This investors meagre investment in MRF in 1990 is now worth Rs 130 crore!
MRF shares have risen by over 14000% becoming the most expensive stock on Indian market indexes. MRF share price has touched over Rs 74,000-mark and is expected to reach even above Rs 80,000-level.
The viewer, Ravi, said that his grandfather had bought 20,000 shares of MRF in the year 1990 and has relevant physical certificate as proof.
Simply put, his grandfather's investment in MRF is now worth Rs 130 crore!
Even as the deadline for demat account has passed away, the viewer still has the option to sell out the physical MRF shares after dematerialisating them.
The amount of returns this stock has given is breath-taking.
MRF, which was trading below Rs 500 per share on August 24, 2001, has now touched over Rs 74,000-mark this year on stock exchanges – a return of over 14,700% or 148 times till date.
At present, the company is trading at twelve-months price-to-equity ratio (P/E) 21.35 times and earnings per share (EPS) is Rs 251.19 which is way higher than its peers like Apollo Tyre – whose EPS is at mere Rs 1.32, CEAT Ltd at Rs 4.73 and JK Tyre at negative Rs 2.90 per share.
Not only this, the start of the year 2017 has been also good for MRF's stock price. Between January - till date, it has surged over 50%.
Also on this day of the previous year - MRF was trading at Rs 39,044 per piece - which means on year-on-year basis the stock has jumped by nearly 90%.
Such performance is not the end for MRF, analysts are still optimistic on the share price considering the company's strong business portfolio.
Vijay Sarthy TS and Shubhranshu Mishra analysts at Anand Rathi said, "Given the decline in rubber costs and its continued higher revenue growth, MRF’s margin is expected to be better in coming quarters. For the next two years, we expect competition in two-wheeler tyres to be keener. Nevertheless, the company will be able to maintain its market share, we believe."
On the strong volume growth, the duo expects MRF's revenue over FY17-19 to clock a 14% CAGR. While FY18 margin to be lower (at 17.9%) and FY19’s to come at 21.2%, resulting in a 19% EBITDA CAGR.
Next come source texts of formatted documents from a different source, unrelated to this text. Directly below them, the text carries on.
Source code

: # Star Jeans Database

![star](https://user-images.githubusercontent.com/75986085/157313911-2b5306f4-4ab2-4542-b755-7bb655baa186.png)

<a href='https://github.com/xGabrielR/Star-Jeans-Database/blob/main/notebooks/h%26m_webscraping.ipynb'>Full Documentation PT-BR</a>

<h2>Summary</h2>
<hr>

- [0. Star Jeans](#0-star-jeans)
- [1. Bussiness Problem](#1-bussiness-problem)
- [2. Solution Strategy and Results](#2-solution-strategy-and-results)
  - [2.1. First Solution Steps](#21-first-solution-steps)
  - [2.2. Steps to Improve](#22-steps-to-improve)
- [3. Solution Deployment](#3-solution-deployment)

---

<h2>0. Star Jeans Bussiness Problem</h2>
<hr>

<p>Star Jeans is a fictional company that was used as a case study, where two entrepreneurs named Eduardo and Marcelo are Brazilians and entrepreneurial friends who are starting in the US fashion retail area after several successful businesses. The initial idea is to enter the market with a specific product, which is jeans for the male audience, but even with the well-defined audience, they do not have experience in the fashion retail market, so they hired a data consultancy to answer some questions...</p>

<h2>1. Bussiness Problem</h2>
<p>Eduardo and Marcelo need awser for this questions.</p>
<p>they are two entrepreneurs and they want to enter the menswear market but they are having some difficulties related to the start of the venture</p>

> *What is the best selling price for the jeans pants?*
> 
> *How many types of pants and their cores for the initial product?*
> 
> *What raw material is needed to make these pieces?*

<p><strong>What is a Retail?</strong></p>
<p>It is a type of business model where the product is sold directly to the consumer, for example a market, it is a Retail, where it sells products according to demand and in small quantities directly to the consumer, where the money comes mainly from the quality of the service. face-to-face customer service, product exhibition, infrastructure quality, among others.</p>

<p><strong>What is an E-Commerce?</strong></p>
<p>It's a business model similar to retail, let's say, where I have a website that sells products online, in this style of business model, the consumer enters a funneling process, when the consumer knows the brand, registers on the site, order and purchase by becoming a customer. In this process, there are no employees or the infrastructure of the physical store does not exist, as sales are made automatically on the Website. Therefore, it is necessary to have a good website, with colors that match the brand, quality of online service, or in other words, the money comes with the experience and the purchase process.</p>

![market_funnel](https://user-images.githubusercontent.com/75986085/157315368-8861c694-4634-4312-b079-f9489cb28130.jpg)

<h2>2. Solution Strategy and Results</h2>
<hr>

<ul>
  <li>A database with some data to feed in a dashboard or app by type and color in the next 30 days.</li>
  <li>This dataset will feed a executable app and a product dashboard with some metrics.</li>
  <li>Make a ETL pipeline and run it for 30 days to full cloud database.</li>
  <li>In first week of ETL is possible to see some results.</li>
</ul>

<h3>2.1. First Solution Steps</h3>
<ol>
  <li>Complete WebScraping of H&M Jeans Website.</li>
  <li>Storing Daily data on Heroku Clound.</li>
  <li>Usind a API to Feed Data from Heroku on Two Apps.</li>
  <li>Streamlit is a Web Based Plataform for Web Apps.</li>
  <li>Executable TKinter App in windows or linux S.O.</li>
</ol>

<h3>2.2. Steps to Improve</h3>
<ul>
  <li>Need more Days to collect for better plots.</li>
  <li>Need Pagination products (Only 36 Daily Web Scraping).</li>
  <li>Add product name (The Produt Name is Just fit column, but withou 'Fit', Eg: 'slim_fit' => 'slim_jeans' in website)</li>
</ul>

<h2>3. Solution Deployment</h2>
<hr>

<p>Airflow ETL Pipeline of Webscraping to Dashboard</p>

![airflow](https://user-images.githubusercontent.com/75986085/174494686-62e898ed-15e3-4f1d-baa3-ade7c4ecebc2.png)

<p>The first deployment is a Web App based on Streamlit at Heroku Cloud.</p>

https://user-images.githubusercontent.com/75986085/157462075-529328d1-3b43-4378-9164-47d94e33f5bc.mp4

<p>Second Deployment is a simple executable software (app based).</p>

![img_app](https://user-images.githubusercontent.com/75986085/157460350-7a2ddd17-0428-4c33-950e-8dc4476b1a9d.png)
Accordingly, Anand Rathi believe MRF's earnings to register a 21% CAGR (compounded annual growth rate) to Rs 2,140 crore, leading to an EPS of Rs 5,044.4. We recommend a Buy on the stock, at a price target of Rs 81,710 (16x FY19e EPS).'
Apart from MRF - other expensive stocks on indexes are Eicher Motors (Rs 33,483.95 per share), Bosch (Rs 25,245.20 per share), Shree Cement (Rs 20,560 per share), Page Industries (Rs 18,915 per share) and 3M India (14,912.20 per share).
Converting physical shares into Demat
One can convert it's physical shares to demat form by opening a recipient account with a depository participant, in case if they do not have any demat account. Depository participant (DP) is usually a broker or agent that interfaces with the bank.
To open the beneficiary account, you need to fill up the account opening form properly and signing a deal with the depository participant - which involves information like your bank account, name, address, branch of the bank, etc.
Next step would be to dematerialize the physical shares. Fill up the DRF or Dematerialization Request Form given by the depository participant and submit your share certificates along with the form.
Later the DP submits the certificates to the registrar of the issuer company. In most of the cases, applicant will get the electronic request and physical shares and DRF within two weeks after verification done by the company.
On completion of the process, your DP will provide you periodic statements of your holdings. Apart from this, DP will also update the account of the clients on a regular basis especially after any transaction.